One doesn’t have to be famous to make the show, and the game need not even be especially old. (Though in both cases, it helps.) The game between Eduard Porper and Gavin Lock was played just this Saturday, and stars two non-grandmasters. Nevertheless, it caught my eye! Black essayed one of the sharpest systems in all of chess, the Botvinnik Variation of the Semi-Slav Defense, and it all went uphill from there. Porper produced a novelty on move 19, and to Black’s misfortune, he handled the position as if White had played the usual move. In this particular position his good, logical idea turned out quite poorly, thanks to Porper’s purposeful play.

There’s a lot to learn from the game as it was, but the sidelines are something special – Porper could have won an “immortal” game! I think you’ll enjoy the game and the analysis a great deal, and even our theoretical overview of the opening will dazzle all but the most grizzled Botvinnik System specialists. Hope to see all of you this Monday night at 9 pm ET!

Dennis Monokroussos' Radio ChessBase lectures begin on Mondays at 9 p.m. EDT, which translates to 02:00h GMT, 03:00 Paris/Berlin, 13:00h Sydney (on Tuesday). Other time zones can be found at the bottom of this page. You can use Fritz or any Fritz-compatible program (Shredder, Junior, Tiger, Hiarcs) to follow the lectures, or download a free trial client.

You can find the exact times for different locations in the world at World Time and Date. Exact times for most larger cities are here. And you can watch older lectures by Dennis Monokroussos offline in the Chess Media System room of Playchess:

Enter the above archive room and click on "Games" to see the lectures. The lectures, which can go for an hour or more, will cost you between one and two ducats. That is the equivalent of 10-20 Euro cents (14-28 US cents).
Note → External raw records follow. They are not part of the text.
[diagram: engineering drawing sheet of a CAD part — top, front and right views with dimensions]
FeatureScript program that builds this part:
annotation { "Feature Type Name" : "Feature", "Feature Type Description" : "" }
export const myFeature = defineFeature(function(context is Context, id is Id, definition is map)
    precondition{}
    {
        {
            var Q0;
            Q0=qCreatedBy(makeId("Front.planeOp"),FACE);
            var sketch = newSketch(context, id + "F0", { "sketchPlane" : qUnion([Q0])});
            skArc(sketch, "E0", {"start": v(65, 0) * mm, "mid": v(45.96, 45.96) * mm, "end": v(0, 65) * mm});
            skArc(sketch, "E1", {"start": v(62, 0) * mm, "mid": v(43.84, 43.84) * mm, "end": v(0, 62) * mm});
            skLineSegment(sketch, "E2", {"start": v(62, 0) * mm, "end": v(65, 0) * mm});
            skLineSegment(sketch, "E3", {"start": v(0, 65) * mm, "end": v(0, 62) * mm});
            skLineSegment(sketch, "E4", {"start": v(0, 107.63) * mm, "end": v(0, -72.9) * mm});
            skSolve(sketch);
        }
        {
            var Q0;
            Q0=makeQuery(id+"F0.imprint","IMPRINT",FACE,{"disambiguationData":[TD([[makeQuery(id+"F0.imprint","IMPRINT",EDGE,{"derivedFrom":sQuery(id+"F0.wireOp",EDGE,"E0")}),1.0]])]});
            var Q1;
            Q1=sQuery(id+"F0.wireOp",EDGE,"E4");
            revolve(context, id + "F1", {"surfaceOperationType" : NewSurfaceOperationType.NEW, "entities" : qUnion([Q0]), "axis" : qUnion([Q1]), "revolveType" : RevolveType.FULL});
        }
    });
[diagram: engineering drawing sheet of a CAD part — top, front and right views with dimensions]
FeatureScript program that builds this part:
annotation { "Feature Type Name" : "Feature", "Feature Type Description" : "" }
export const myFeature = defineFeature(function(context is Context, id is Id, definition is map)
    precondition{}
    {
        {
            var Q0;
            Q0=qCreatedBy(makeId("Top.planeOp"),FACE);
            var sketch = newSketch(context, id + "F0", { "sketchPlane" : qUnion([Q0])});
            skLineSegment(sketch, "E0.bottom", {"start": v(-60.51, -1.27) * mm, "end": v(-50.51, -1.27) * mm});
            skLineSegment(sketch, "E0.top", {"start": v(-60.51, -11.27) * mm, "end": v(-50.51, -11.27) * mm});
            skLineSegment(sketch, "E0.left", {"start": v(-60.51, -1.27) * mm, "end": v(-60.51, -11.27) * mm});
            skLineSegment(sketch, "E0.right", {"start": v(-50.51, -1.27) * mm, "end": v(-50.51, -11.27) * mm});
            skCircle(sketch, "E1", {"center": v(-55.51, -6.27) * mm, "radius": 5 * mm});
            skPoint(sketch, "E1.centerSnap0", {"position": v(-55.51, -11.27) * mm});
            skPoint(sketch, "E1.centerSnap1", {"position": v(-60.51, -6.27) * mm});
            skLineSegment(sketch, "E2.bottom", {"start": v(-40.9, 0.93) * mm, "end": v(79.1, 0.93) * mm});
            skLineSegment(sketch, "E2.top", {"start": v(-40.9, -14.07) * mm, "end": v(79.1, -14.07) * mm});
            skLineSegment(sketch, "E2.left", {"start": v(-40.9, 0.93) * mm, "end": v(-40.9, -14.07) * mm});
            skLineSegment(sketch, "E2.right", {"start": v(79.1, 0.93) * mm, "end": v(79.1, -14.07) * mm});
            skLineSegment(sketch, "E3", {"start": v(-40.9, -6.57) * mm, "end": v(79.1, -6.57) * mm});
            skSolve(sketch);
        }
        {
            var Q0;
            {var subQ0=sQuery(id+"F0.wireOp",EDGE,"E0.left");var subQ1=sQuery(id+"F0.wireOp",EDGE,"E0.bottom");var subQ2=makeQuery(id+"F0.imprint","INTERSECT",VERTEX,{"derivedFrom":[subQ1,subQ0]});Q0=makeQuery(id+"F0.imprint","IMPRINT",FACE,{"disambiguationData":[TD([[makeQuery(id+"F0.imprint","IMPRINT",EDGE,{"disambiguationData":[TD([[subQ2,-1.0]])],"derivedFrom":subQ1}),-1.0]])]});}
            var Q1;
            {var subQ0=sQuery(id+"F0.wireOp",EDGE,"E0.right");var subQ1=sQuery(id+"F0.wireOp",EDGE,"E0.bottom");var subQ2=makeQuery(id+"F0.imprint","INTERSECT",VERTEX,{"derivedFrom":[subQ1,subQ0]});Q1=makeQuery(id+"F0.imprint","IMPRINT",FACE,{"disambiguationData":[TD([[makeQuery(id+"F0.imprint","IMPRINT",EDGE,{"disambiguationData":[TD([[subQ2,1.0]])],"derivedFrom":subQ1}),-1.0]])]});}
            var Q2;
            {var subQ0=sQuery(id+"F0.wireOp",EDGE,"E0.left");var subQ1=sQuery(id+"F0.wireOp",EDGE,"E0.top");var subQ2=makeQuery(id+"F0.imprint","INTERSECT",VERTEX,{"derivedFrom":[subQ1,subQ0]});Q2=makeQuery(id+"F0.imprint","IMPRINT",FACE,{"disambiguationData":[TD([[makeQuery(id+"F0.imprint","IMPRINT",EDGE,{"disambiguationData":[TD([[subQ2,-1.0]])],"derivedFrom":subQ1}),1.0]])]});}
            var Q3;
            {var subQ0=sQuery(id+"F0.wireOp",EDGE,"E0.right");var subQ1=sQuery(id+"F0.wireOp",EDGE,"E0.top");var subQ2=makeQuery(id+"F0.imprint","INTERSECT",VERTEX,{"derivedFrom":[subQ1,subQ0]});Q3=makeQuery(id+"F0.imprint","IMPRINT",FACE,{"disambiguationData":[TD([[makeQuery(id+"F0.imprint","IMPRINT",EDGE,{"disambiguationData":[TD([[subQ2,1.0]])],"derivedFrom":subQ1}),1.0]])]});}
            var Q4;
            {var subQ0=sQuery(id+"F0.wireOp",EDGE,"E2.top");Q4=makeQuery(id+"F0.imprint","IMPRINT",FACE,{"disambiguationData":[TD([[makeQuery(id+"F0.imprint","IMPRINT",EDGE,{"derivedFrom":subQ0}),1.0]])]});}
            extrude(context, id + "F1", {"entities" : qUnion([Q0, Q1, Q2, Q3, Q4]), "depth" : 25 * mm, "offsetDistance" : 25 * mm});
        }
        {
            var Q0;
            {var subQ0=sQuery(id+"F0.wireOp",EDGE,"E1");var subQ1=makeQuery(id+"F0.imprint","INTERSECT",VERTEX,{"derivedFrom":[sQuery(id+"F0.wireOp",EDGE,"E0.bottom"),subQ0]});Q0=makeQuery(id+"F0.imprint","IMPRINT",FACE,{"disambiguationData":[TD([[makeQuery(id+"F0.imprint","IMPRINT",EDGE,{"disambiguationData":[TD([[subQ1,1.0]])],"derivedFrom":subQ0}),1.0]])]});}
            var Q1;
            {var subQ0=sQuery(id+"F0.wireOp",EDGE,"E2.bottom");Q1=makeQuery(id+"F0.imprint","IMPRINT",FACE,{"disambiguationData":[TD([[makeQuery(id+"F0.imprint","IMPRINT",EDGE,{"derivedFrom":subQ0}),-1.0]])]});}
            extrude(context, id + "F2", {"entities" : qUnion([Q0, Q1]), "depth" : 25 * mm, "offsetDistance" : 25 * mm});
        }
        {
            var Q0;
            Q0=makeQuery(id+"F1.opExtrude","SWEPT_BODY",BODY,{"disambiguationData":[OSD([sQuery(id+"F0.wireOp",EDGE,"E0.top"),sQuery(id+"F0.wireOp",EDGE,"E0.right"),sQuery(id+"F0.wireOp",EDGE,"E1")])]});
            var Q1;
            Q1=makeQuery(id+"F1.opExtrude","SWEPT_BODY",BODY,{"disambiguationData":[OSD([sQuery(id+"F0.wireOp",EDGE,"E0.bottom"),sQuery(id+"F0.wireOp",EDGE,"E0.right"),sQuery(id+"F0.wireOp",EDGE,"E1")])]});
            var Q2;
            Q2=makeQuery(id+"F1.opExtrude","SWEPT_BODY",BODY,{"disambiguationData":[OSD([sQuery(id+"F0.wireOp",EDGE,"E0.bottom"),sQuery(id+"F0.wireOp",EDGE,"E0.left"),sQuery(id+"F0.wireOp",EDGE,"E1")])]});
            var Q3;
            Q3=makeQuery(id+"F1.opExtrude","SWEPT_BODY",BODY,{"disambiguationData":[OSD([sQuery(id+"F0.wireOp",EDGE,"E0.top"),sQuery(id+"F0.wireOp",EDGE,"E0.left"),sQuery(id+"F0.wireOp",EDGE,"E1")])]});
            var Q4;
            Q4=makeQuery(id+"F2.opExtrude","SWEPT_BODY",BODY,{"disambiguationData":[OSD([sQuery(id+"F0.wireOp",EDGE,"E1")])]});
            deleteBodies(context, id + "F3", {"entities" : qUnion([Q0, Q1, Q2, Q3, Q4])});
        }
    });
Dennis Monokroussos is 40, lives in South Bend, IN, and is an adjunct professor of philosophy at the University of Notre Dame.

He is fairly inactive as a player right now, spending most of his non-philosophy time being a husband and teaching chess. At one time he was one of the strongest juniors in the U.S., but quit for about eight years starting in his early 20s. His highest rating was 2434 USCF, but he has now fallen to the low-mid 2300s – "too much blitz, too little tournament chess", he says.

Dennis has been working as a chess teacher for seven years now, giving lessons to adults and kids both in person and on the internet, worked for a number of years for New York’s Chess In The Schools program, where he was one of the coaches of the 1997-8 US K-8 championship team from the Bronx, and was very active in working with many of CITS’s most talented juniors.

When Dennis Monokroussos presents a game, there are usually two main areas of focus: the opening-to-middlegame transition and the key moments of the middlegame (or endgame, when applicable). With respect to the latter, he attempts to present some serious analysis culled from his best sources (both text and database), which he has checked with his own efforts and then double-checked with his chess software.